═══ Текст для чтения ═══

Защита Саши Скочиленко 13 ноября выступила в Василеостровском районном суде на прениях по делу об «антивоенных ценниках». Более часа Юрий Новолодский громил все доказательства обвинения, указывал на процессуальные ошибки и призывал судью к единственному справедливому приговору — оправдательному. «Бумага» приводит главное из его речи.
Про «вид достоверных сообщений»
— Вы, ваша честь, зря доверились обвинительной власти. Они даже не сумели понять текст закона, по которому Скочиленко привлекается к ответственности. После начала СВО наши законодатели приняли неоправданные решения, и эти законы принимались буквально через несколько недель, 4 марта 2022 года. Еще до того, как Скочиленко предприняла свои действия, был принят еще один закон — в редакции от 25 марта 2022-го. Обвинительная власть вообще-то должна указывать, в какой редакции применяется закон.
Во всех этих редакциях содержатся четыре слова, на которые никто вообще не обратил внимание. Эти слова звучат следующим образом: публичное распространение «под видом достоверных сообщений». Это очень важные слова, ваша честь. В законе не бывает лишних слов, но для наших обвинительных властей эти слова стали лишними. В обвинительном заключении эти слова написаны, но не указано, что имеет в виду обвинение. Какой «вид достоверных сообщений» придала Скочиленко этим бумажкам соответствующими текстами?
Я вынужден разъяснить как защитник, что это означает. «Под видом достоверных сообщений» — это четыре слова, которые отличают уголовное деяние от административного. В описании административного деяния не содержатся эти слова. Почему такой резкий водораздел? Потому что когда информация подается под видом достоверных сообщений, опасность возрастает в сто крат. Допустим, в выпущенной газете информация будет считаться распространенной «под видом достоверных сообщений». А просто указать в обвинении «под видом достоверных сообщений» — это приблизительно то же самое, что приписать «совершено убийство с особой жестокостью», но не указать, в чем следствие усмотрело эту жестокость.
Целью защиты в этом деле является стремление убедить вас, что по делу должен быть вынесен оправдательный приговор. И это может быть единственным справедливым и законным решением.

═══ Представленные данные ═══

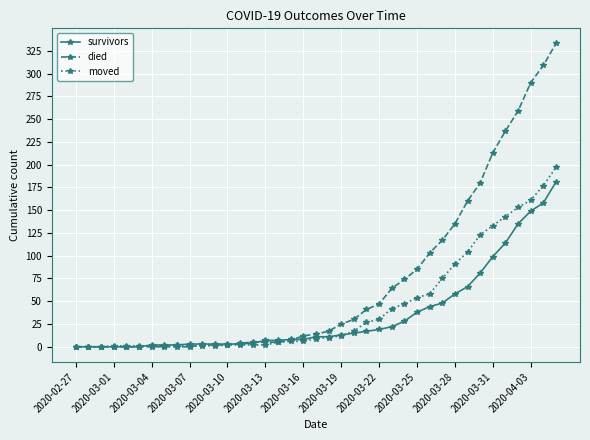

Which series has the largest range (max minus min)?

died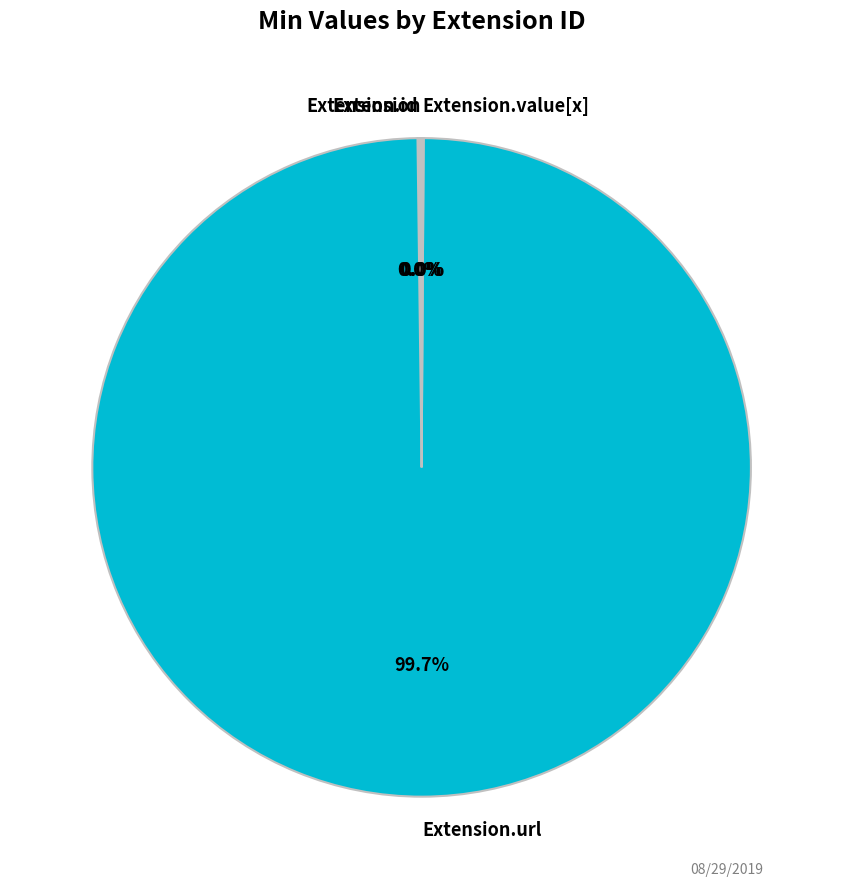

Which category has the biggest portion of the pie?

Extension.url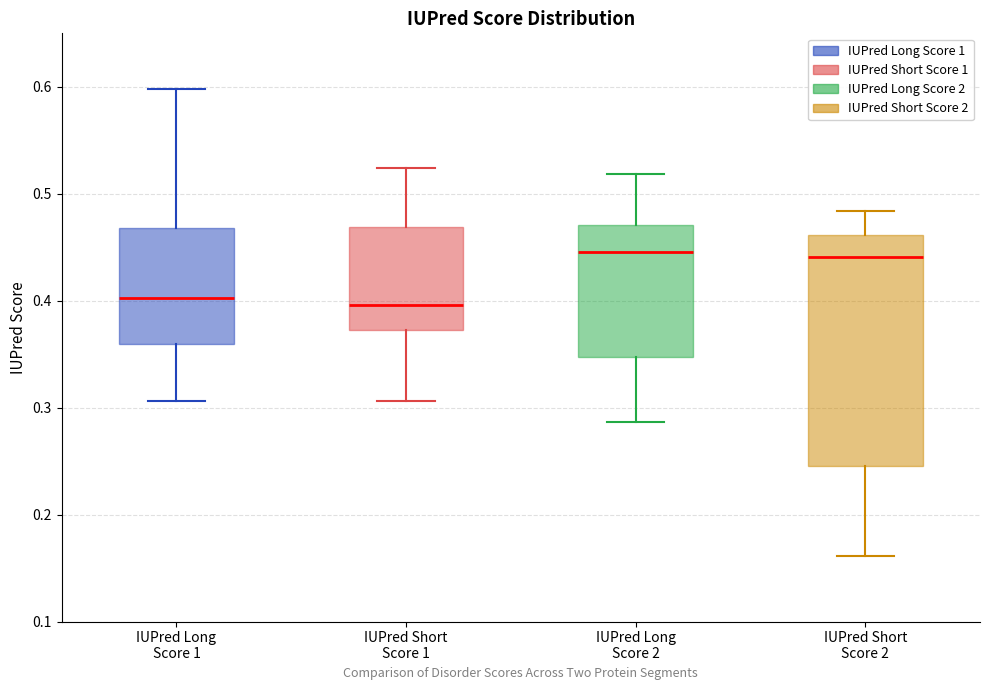

Reading left to right, transcribe this box plot: for each box, give where its median line is, the range the box spans, and where its two whiskers end, as read against the y-axis. The values are not printed on the chart, so give them approximately, as read against the axis.

IUPred Long Score 1: median 0.40, box 0.36 to 0.47, whiskers 0.31 to 0.60
IUPred Short Score 1: median 0.40, box 0.37 to 0.47, whiskers 0.31 to 0.52
IUPred Long Score 2: median 0.45, box 0.35 to 0.47, whiskers 0.29 to 0.52
IUPred Short Score 2: median 0.44, box 0.25 to 0.46, whiskers 0.16 to 0.48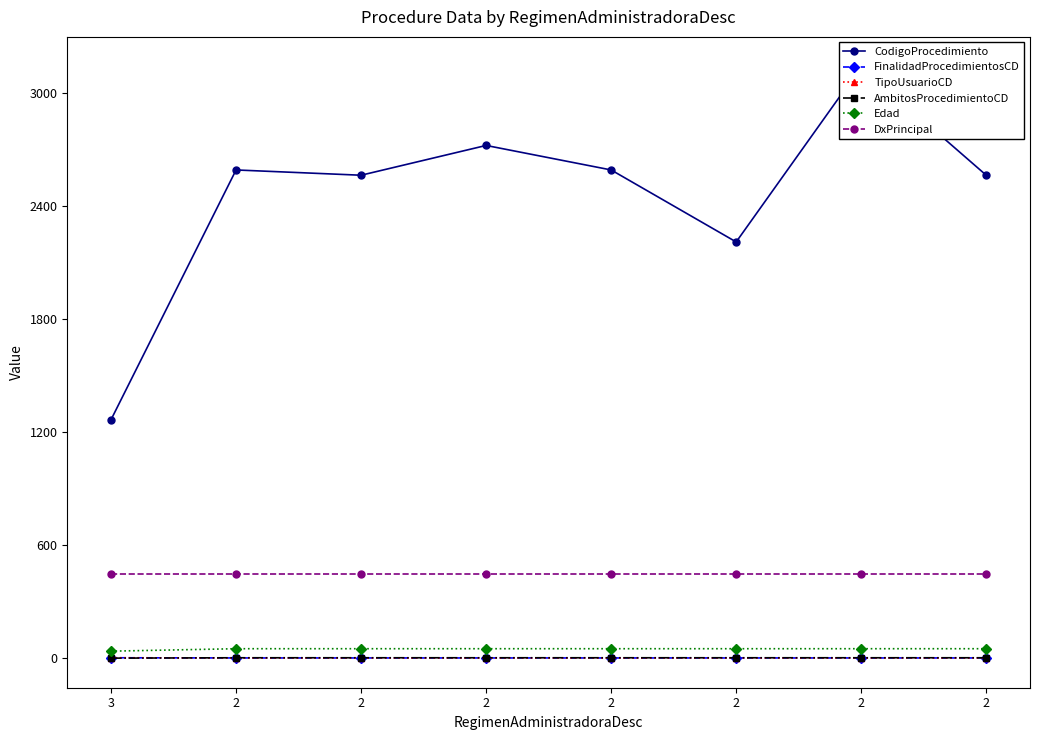

Reading left to right, list all the values displayed in this chart.

CodigoProcedimiento: 3=1265	2=2590	2=2562	2=2720	2=2590	2=2208	2=3139	2=2562
FinalidadProcedimientosCD: 3=2	2=1	2=1	2=1	2=1	2=1	2=1	2=1
TipoUsuarioCD: 3=2	2=1	2=1	2=1	2=1	2=1	2=1	2=1
AmbitosProcedimientoCD: 3=0	2=2	2=2	2=2	2=2	2=2	2=2	2=2
Edad: 3=37	2=50	2=50	2=50	2=50	2=50	2=50	2=50
DxPrincipal: 3=446	2=446	2=446	2=446	2=446	2=446	2=446	2=446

═══

--- Задание 1 ---
Перепечатайте из текста для чтения фрагмент от слов «Защита Саши Скочиленко» до слов «редакции применяется закон.» включительно.
--- Задание 2 ---
Выпишите все даты, которые упоминаются в тексте для чтения.
Опирайтесь только на текст для чтения.

--- Ответ 1 ---
Защита Саши Скочиленко 13 ноября выступила в Василеостровском районном суде на прениях по делу об «антивоенных ценниках». Более часа Юрий Новолодский громил все доказательства обвинения, указывал на процессуальные ошибки и призывал судью к единственному справедливому приговору — оправдательному. «Бумага» приводит главное из его речи.
Про «вид достоверных сообщений»
— Вы, ваша честь, зря доверились обвинительной власти. Они даже не сумели понять текст закона, по которому Скочиленко привлекается к ответственности. После начала СВО наши законодатели приняли неоправданные решения, и эти законы принимались буквально через несколько недель, 4 марта 2022 года. Еще до того, как Скочиленко предприняла свои действия, был принят еще один закон — в редакции от 25 марта 2022-го. Обвинительная власть вообще-то должна указывать, в какой редакции применяется закон.

--- Ответ 2 ---
13 ноября; 4 марта 2022 года; 25 марта 2022-го